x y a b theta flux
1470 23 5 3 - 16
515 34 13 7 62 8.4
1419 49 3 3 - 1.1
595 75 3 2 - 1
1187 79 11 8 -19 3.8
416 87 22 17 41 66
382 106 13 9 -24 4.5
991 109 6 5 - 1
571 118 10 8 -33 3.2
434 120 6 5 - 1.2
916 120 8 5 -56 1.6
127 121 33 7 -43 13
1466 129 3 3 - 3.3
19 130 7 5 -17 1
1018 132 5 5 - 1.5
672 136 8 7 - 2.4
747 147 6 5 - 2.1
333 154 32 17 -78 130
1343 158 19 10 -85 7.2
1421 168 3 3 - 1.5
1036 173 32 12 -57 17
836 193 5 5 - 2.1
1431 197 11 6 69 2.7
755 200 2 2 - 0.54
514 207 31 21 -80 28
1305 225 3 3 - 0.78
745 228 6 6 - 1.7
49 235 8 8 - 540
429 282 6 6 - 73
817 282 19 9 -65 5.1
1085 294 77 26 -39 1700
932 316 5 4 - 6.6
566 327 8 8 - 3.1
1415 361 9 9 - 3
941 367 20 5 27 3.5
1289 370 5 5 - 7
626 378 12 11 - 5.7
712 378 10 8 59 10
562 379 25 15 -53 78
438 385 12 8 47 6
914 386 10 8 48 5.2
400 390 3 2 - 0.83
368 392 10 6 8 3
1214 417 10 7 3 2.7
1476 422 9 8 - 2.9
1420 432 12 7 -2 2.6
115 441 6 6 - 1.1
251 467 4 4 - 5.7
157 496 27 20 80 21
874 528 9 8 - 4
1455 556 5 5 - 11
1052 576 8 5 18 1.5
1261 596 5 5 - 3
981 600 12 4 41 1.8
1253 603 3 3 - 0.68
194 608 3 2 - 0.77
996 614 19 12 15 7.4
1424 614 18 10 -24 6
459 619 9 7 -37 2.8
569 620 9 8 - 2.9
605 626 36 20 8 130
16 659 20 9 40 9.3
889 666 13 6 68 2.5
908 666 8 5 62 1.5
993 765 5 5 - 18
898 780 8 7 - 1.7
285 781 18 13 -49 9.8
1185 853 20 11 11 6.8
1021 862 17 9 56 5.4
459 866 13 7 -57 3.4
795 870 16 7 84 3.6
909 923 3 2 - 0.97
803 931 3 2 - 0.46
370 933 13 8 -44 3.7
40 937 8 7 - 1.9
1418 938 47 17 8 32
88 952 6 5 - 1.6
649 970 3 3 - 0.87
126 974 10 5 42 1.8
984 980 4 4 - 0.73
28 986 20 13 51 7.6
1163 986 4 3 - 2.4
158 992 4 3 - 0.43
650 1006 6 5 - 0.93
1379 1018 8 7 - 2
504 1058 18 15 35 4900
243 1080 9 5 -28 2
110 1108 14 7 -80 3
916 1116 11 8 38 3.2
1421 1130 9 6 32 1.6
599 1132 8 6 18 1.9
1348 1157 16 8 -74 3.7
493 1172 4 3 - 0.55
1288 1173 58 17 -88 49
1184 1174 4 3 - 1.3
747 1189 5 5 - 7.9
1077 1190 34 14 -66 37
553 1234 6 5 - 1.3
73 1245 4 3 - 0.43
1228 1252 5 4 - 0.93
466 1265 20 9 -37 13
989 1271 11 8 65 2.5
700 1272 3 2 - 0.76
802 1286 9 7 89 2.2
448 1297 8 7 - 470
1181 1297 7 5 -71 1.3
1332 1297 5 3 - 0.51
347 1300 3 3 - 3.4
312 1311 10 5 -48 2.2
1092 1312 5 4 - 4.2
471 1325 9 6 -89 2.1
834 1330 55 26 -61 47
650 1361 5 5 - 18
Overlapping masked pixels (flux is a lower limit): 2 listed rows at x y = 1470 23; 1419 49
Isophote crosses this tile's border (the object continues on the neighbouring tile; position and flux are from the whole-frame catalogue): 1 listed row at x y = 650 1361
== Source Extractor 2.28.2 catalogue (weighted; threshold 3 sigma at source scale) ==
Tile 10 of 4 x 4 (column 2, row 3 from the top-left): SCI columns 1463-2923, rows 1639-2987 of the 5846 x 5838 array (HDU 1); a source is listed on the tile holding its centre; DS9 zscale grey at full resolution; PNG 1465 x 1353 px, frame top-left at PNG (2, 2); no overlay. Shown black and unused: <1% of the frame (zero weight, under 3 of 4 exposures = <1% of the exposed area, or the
# # # #
The task: Reproduce word for word the part of the rows that opens with the line containing "Source Extractor 2.28.2" and runs through the end of the rows.

Solution to this task:
== Source Extractor 2.28.2 catalogue (weighted; threshold 3 sigma at source scale) ==
Tile 10 of 4 x 4 (column 2, row 3 from the top-left): SCI columns 1463-2923, rows 1639-2987 of the 5846 x 5838 array (HDU 1); a source is listed on the tile holding its centre; DS9 zscale grey at full resolution; PNG 1465 x 1353 px, frame top-left at PNG (2, 2); no overlay. Shown black and unused: <1% of the frame (zero weight, under 3 of 4 exposures = <1% of the exposed area, or the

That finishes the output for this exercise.